Dataset extract:

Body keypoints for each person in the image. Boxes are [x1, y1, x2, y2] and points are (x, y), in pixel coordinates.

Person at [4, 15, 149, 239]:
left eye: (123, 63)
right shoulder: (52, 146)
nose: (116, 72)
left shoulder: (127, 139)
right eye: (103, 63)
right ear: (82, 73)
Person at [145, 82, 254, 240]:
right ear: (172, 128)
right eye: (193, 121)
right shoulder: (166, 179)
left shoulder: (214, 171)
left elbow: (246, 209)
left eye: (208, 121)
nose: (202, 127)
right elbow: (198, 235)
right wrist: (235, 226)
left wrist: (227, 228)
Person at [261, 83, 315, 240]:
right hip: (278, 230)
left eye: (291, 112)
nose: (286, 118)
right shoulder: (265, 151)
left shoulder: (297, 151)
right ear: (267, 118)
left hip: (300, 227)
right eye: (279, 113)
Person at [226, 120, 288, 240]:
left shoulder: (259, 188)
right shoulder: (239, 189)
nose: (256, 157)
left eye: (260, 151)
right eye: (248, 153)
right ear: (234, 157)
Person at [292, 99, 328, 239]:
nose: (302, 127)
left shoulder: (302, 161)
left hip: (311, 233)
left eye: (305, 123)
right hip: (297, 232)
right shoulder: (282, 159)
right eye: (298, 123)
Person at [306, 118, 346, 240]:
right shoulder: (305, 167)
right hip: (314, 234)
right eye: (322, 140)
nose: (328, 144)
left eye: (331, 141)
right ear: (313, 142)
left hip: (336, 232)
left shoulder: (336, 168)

==

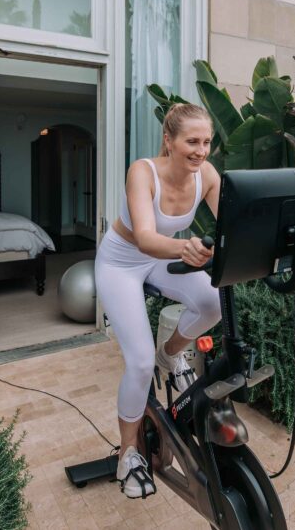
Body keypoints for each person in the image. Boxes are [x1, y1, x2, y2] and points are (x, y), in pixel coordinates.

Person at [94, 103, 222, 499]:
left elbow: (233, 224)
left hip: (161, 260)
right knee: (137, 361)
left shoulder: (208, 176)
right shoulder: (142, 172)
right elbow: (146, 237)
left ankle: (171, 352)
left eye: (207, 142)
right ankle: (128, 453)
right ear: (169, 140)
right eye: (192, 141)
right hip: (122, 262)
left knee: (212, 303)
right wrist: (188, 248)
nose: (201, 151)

...

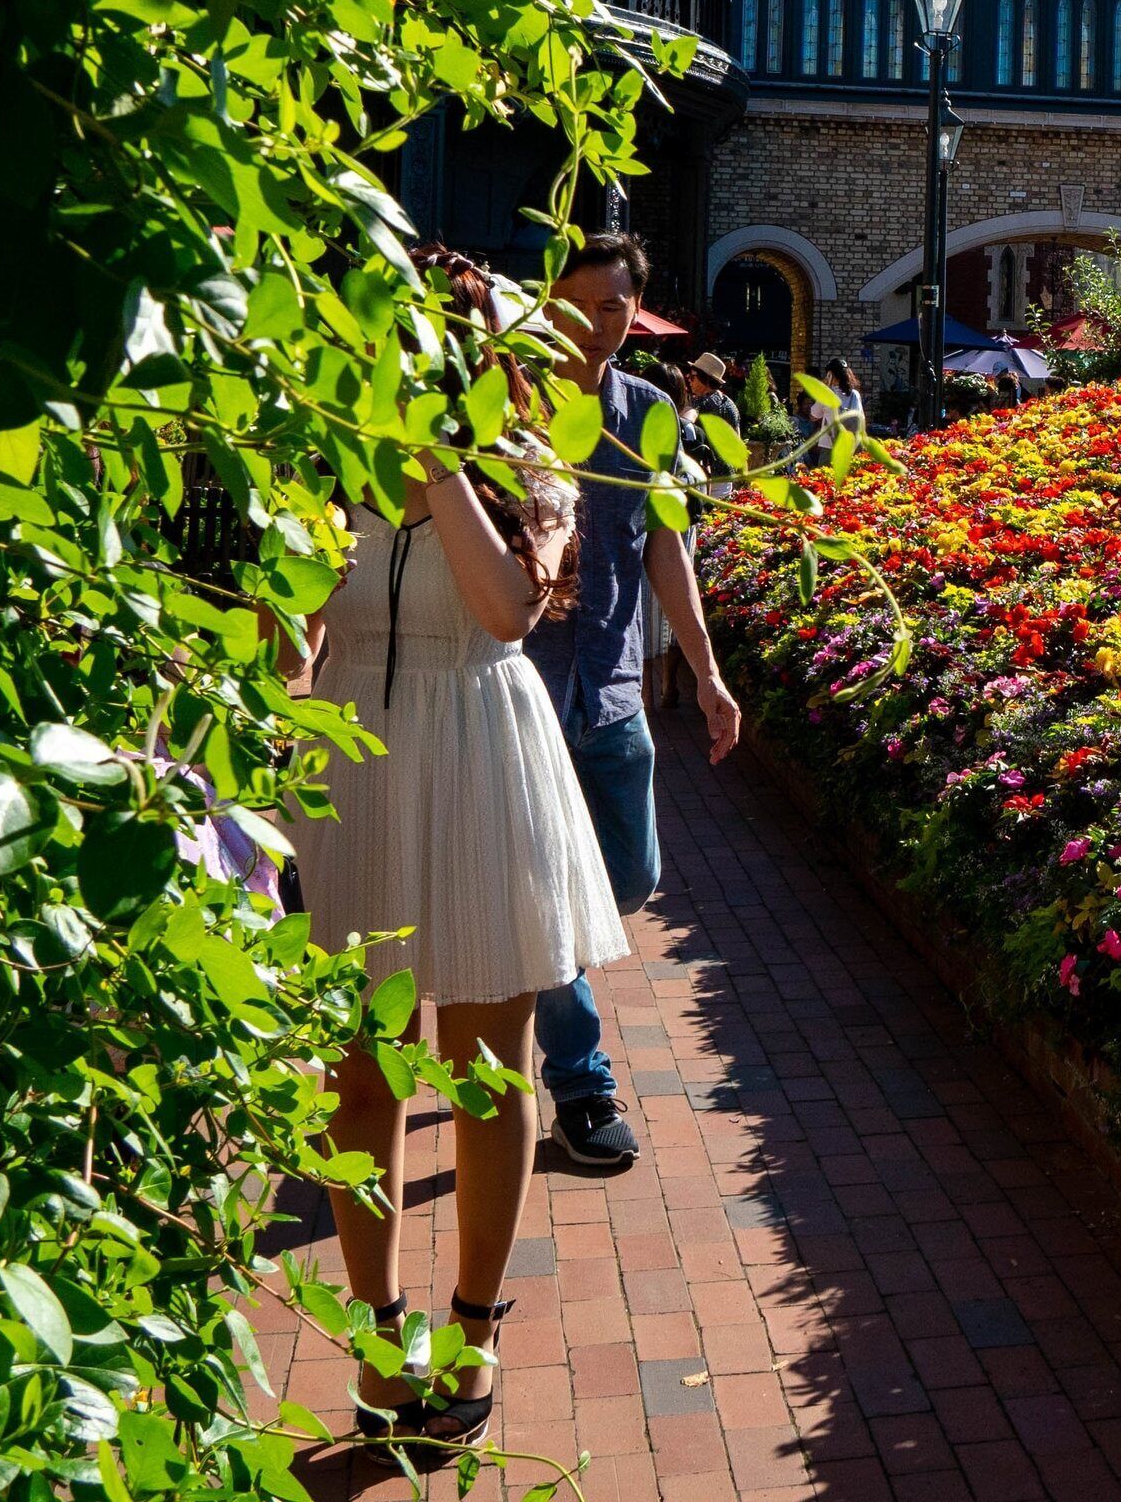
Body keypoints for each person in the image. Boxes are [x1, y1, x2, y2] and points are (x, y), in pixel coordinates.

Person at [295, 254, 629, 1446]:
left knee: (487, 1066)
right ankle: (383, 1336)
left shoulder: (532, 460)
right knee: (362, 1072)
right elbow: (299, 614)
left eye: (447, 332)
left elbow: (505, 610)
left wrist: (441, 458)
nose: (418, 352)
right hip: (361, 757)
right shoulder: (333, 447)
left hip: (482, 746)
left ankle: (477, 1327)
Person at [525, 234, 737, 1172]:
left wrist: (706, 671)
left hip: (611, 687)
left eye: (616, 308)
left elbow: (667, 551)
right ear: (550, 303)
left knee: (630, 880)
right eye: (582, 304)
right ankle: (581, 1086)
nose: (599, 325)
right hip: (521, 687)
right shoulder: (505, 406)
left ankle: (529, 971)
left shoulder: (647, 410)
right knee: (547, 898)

Work request:
Pull every line containing "elbow" from the entries above and copy it.

Response area:
left elbow: (246, 209)
right elbow: (198, 235)
left elbow: (233, 224)
right elbow: (146, 237)
right elbow: (299, 614)
left elbow: (505, 610)
left elbow: (667, 551)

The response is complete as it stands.